NumRS is in active development. See [TODO.md](TODO.md) for upcoming features and development roadmap.

## Testing

NumRS requires the `approx` crate for testing. Tests can be run after installation with:

```bash
cargo test
```

For running property-based and statistical tests for the random module:

```bash
cargo test --test test_random_statistical
cargo test --test test_random_properties
cargo test --test test_random_advanced
```

## Contributing

NumRS2 is a community-driven project, and we welcome contributions from everyone.

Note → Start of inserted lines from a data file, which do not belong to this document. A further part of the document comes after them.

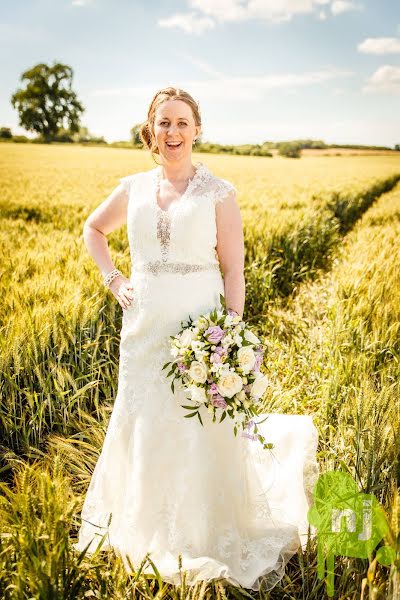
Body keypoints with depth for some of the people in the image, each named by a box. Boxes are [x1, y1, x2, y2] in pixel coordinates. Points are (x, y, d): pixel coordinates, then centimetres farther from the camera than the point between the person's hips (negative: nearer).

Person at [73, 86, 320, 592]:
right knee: (143, 426, 14)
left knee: (203, 432, 3)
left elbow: (233, 270, -5)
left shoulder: (218, 192, -4)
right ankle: (148, 530, 39)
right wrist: (113, 281, 9)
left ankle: (206, 539, 27)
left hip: (199, 323, -3)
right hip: (144, 327, 4)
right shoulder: (133, 188, 6)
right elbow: (93, 230, 22)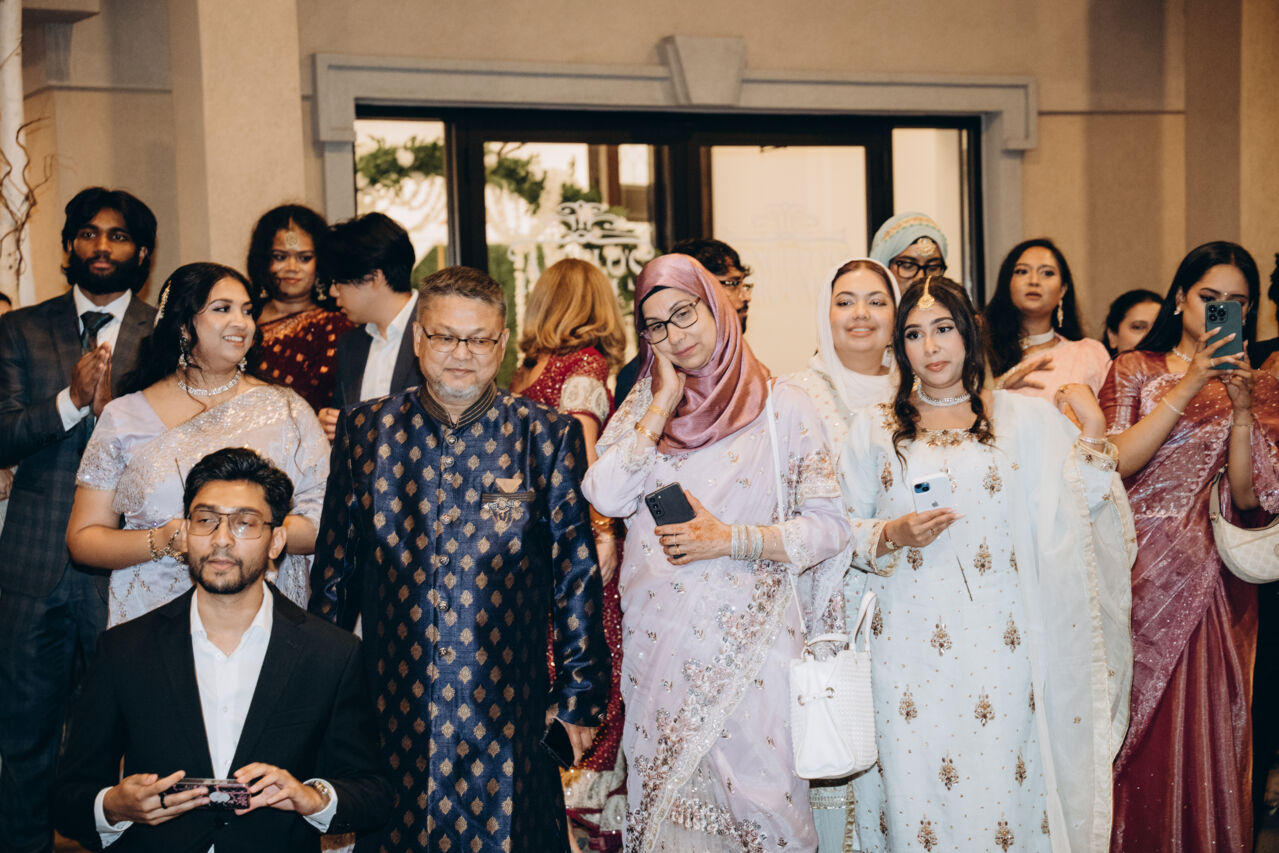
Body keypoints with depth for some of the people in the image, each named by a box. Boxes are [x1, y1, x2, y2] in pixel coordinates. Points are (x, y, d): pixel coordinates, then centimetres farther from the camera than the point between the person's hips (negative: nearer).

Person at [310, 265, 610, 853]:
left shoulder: (549, 437, -1)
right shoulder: (364, 429, 4)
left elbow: (577, 577, 1)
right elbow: (335, 568, 10)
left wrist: (579, 699, 1)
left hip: (507, 716, -1)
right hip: (390, 713, 2)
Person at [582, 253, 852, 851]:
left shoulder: (781, 406, -2)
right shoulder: (644, 403, 7)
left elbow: (828, 526, -4)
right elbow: (605, 496, -9)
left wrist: (733, 539, -14)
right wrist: (664, 404, -7)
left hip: (749, 638, -3)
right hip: (658, 639, 3)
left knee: (760, 796, -1)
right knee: (661, 795, 11)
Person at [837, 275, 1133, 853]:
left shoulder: (1024, 419, 7)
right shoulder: (874, 427, 9)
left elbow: (1073, 515, 4)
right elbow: (843, 533, 9)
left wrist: (1093, 433, -4)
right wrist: (893, 535, -9)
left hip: (997, 644, 0)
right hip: (907, 648, 1)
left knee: (999, 785, -2)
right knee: (914, 787, 0)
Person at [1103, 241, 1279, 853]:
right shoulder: (1135, 371, 6)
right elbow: (1114, 463, -10)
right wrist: (1187, 388, -14)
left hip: (1214, 584, 1)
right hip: (1142, 574, -1)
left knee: (1205, 731, 0)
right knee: (1136, 729, 2)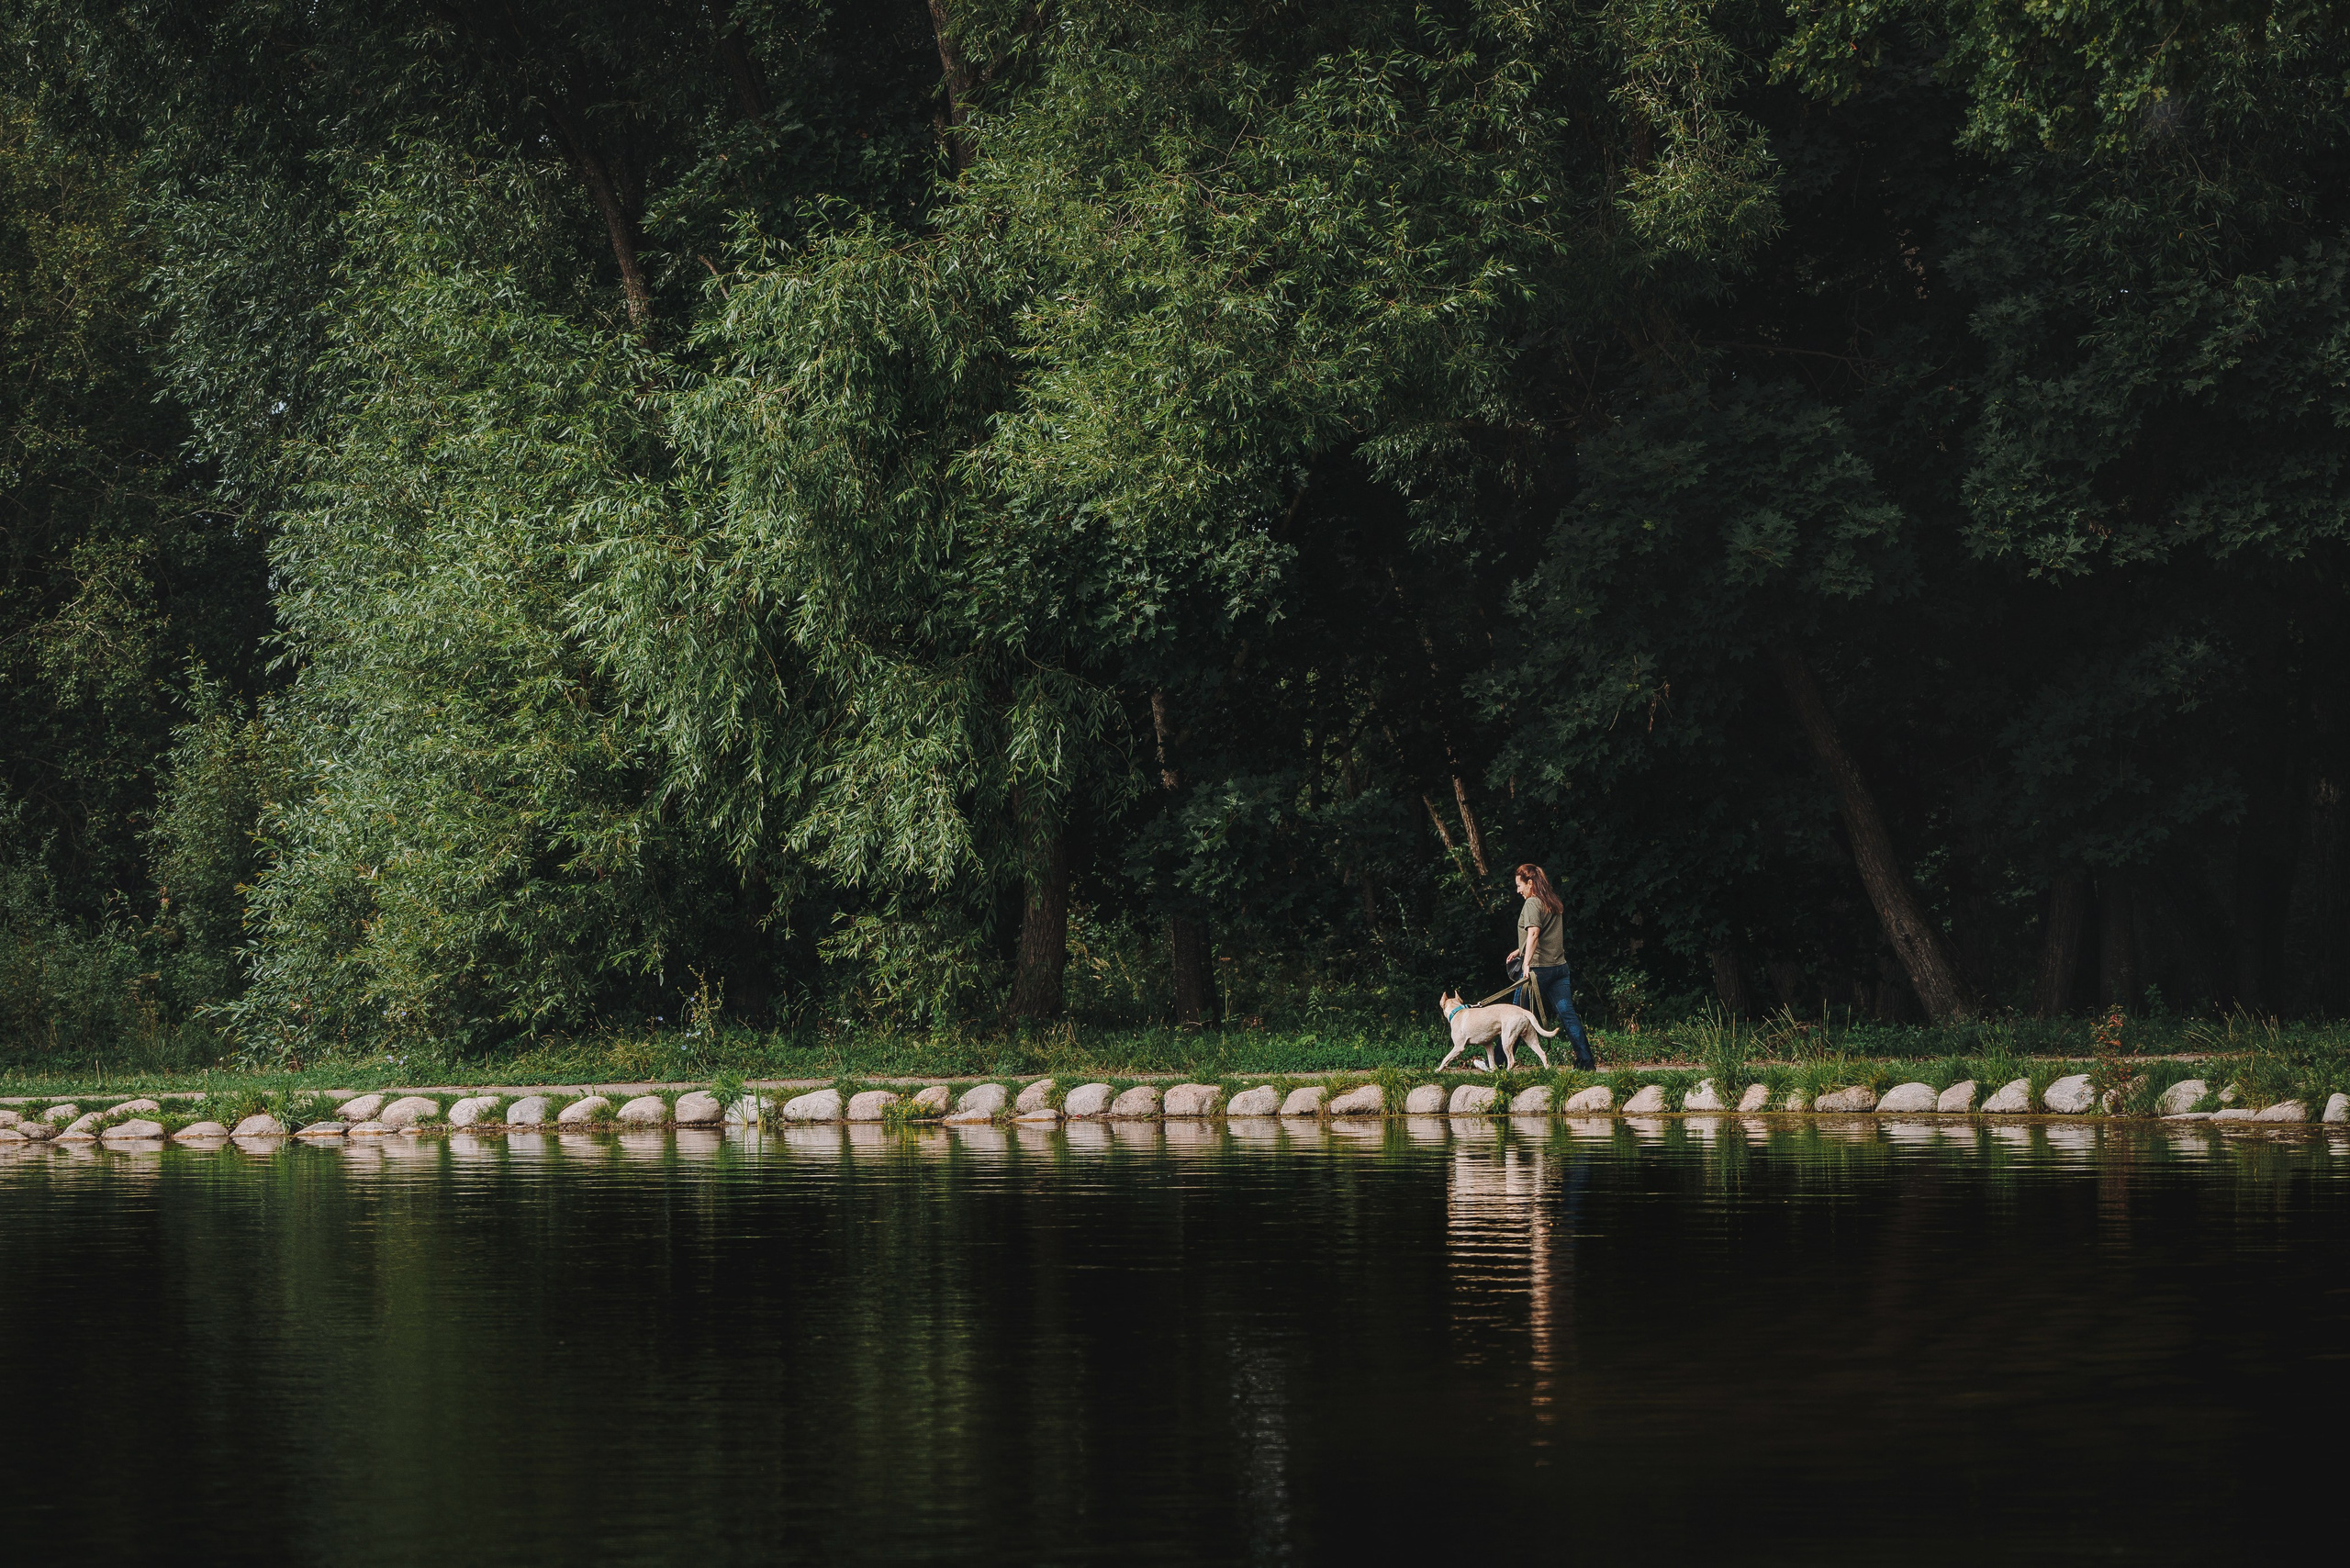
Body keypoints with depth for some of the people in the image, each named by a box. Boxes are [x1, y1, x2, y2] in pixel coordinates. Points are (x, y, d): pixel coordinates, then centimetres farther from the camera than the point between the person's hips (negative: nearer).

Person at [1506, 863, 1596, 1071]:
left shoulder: (1532, 903, -10)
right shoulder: (1555, 903, 16)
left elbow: (1534, 933, -23)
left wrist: (1527, 962, -30)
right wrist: (1521, 950, 35)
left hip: (1537, 968, -7)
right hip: (1559, 966, 7)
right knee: (1567, 1014, 3)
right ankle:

There are many ways to contribute:

- **Code**: Implement new features or fix bugs
- **Documentation**: Improve guides, docstrings, or examples
- **Testing**: Write tests or improve existing ones
- **Reviewing**: Review pull requests from other contributors
- **Performance**: Identify bottlenecks or implement optimizations
- **Examples**: Create example code showing library usage

If you're interested in contributing, please read our [Contributing Guide](CONTRIBUTING.md) for detailed instructions on how to get started.

For significant changes, please open an issue to discuss your ideas first.

## License

This project is licensed under the Apache License 2.0 - see the [LICENSE](LICENSE) file for details.